Re: [PATCH] ipmi: Move remove_work to dedicated workqueue

From: Christophe JAILLET
Date: Fri Nov 12 2021 - 12:05:15 EST


Le 12/11/2021 à 17:54, Ioanna Alifieraki a écrit :
Currently when removing an ipmi_user the removal is deferred as a work on
the system's workqueue. Although this guarantees the free operation will
occur in non atomic context, it can race with the ipmi_msghandler module
removal (see [1]) . In case a remove_user work is scheduled for removal
and shortly after ipmi_msghandler module is removed we can end up in a
situation where the module is removed fist and when the work is executed
the system crashes with :
BUG: unable to handle page fault for address: ffffffffc05c3450
PF: supervisor instruction fetch in kernel mode
PF: error_code(0x0010) - not-present page
because the pages of the module are gone. In cleanup_ipmi() there is no
easy way to detect if there are any pending works to flush them before
removing the module. This patch creates a separate workqueue and schedules
the remove_work works on it. When removing the module the workqueue is
flushed to avoid the race.

[1] https://bugs.launchpad.net/bugs/1950666

Cc: stable@xxxxxxxxxxxxxxx
Fixes: 3b9a907223d7 (ipmi: fix sleep-in-atomic in free_user at cleanup SRCU user->release_barrier)
Signed-off-by: Ioanna Alifieraki <ioanna-maria.alifieraki@xxxxxxxxxxxxx>
---
drivers/char/ipmi/ipmi_msghandler.c | 9 ++++++++-
1 file changed, 8 insertions(+), 1 deletion(-)

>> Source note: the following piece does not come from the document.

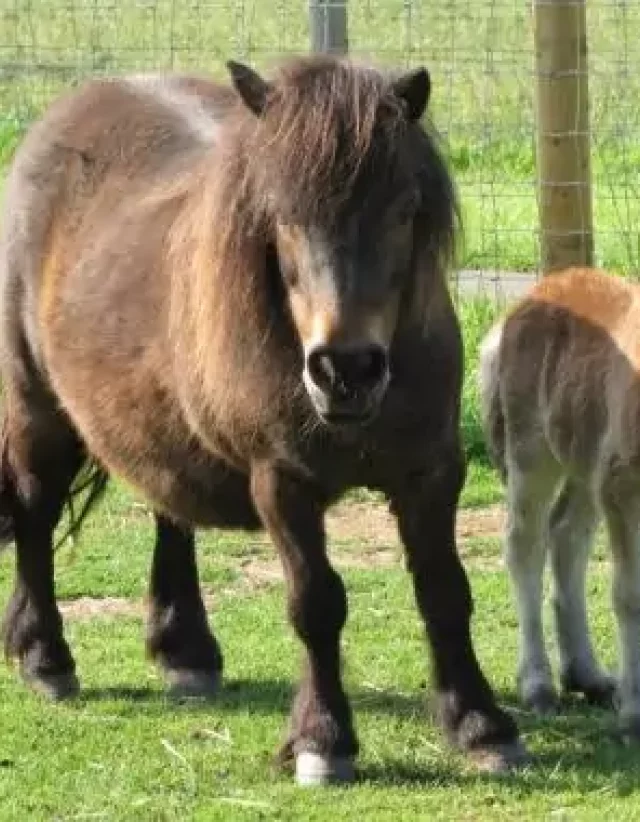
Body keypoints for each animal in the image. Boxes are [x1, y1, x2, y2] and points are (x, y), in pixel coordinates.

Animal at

diff --git a/drivers/char/ipmi/ipmi_msghandler.c b/drivers/char/ipmi/ipmi_msghandler.c
index deed355422f4..9e0ad2ccd3e0 100644
--- a/drivers/char/ipmi/ipmi_msghandler.c
+++ b/drivers/char/ipmi/ipmi_msghandler.c
@@ -191,6 +191,8 @@ struct ipmi_user {
struct work_struct remove_work;
};
+struct workqueue_struct *remove_work_wq;
+
static struct ipmi_user *acquire_ipmi_user(struct ipmi_user *user, int *index)
__acquires(user->release_barrier)
{
@@ -1297,7 +1299,7 @@ static void free_user(struct kref *ref)
struct ipmi_user *user = container_of(ref, struct ipmi_user, refcount);
/* SRCU cleanup must happen in task context. */
- schedule_work(&user->remove_work);
+ queue_work(remove_work_wq, &user->remove_work);
}
static void _ipmi_destroy_user(struct ipmi_user *user)
@@ -5383,6 +5385,8 @@ static int ipmi_init_msghandler(void)
atomic_notifier_chain_register(&panic_notifier_list, &panic_block);
+ remove_work_wq = create_singlethread_workqueue("ipmi-msghandler-remove-wq");
+
initialized = true;
out:
@@ -5408,6 +5412,9 @@ static void __exit cleanup_ipmi(void)
int count;
if (initialized) {
+ flush_workqueue(remove_work_wq);
+ destroy_workqueue(remove_work_wq);
+

Hi,

there is no need to call 'flush_workqueue()' before 'destroy_workqueue()'.
'destroy_workqueue()' already drains the queue before destroying it, so
there is no need to flush it explicitly.

Just my 2c.

CJ

atomic_notifier_chain_unregister(&panic_notifier_list,
&panic_block);